### Written request
Restate the forum thread on 8-bit float conversion from "2. Extract the" to "are the mantissa.", replacing "biased exponent" with "offset exponent".

— begin Selected passage —

CODEWITHSUNDEEP
javafloating-pointtype-conversion
Jack Andrew McKay
Jack Andrew McKay

Reputation: 127

How to convert to/from an 8-bit float representation?

I'm currently creating an emulator for a hypothetical CPU. The CPU has 16 8-bit registers which can either represent a signed byte or an 8-bit float.

Both SByte and FByte contain a byte member variable.

I currently have worked out how to get the real value of the floating byte using the following:

FByte = SEEEEMMM

value = (-1)^S + 1.M^(E-7)

S = Sign bit
M = Mantissa
E = Exponent

How would I go about converted a given double value (e.g. -3.562) into a float representation (as SEEEEMMM).

Thanks in advance!

EDIT: I currently know how to do this in theory - write it in base-2 scientific notation and binary representation but to do it that way in my program would require using String manipulation whereas I'd rather keep String intermediaries out of it.

Upvotes: 1

Views: 2565

Answers (1)

ajb
ajb

Reputation: 31689

The basic plan for converting a double to your float representation should be:

  1. Convert the double to a long using doubleToLongBits. This gives the IEEE 754 representation of the double.
  2. Extract the parts of the double by using bit operations on the doubleToLongBits result. Bit 63 is the sign bit. Bits 62-52 are the biased exponent. Bits 51-0 are the mantissa.
  3. The upper 3 bits of the mantissa (bits 51-49 of the original float) will become your resulting 3-bit mantissa. (There is an implied 1 in both formats.) However, you'll have to decide how to handle rounding, if bit 48 of the original float is 1. If bits 51-49 are 0b111 and you decide you need to round up, write your code very carefully, because now the mantissa goes from [1].111 to [1]0.000, which means you will need to shift one to the right (to get [1].000), which will impact the resulting exponent. (I'm using [1] to indicate an implied 1 bit in the mantissa.)

— end Selected passage —
— begin Raw data —

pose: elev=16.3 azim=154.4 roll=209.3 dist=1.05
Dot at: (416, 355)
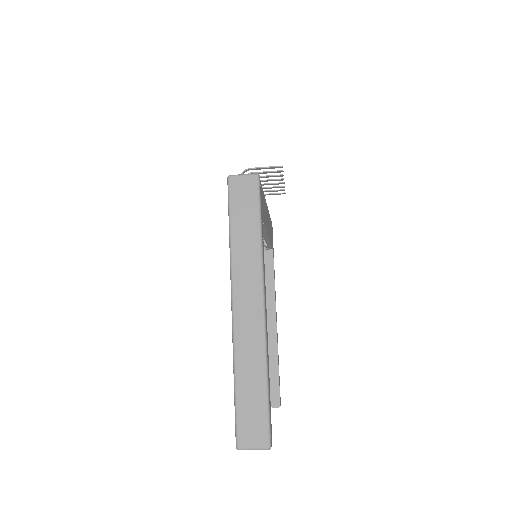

— end Raw data —

### The response
2. Extract the parts of the double by using bit operations on the doubleToLongBits result. Bit 63 is the sign bit. Bits 62-52 are the offset exponent. Bits 51-0 are the mantissa.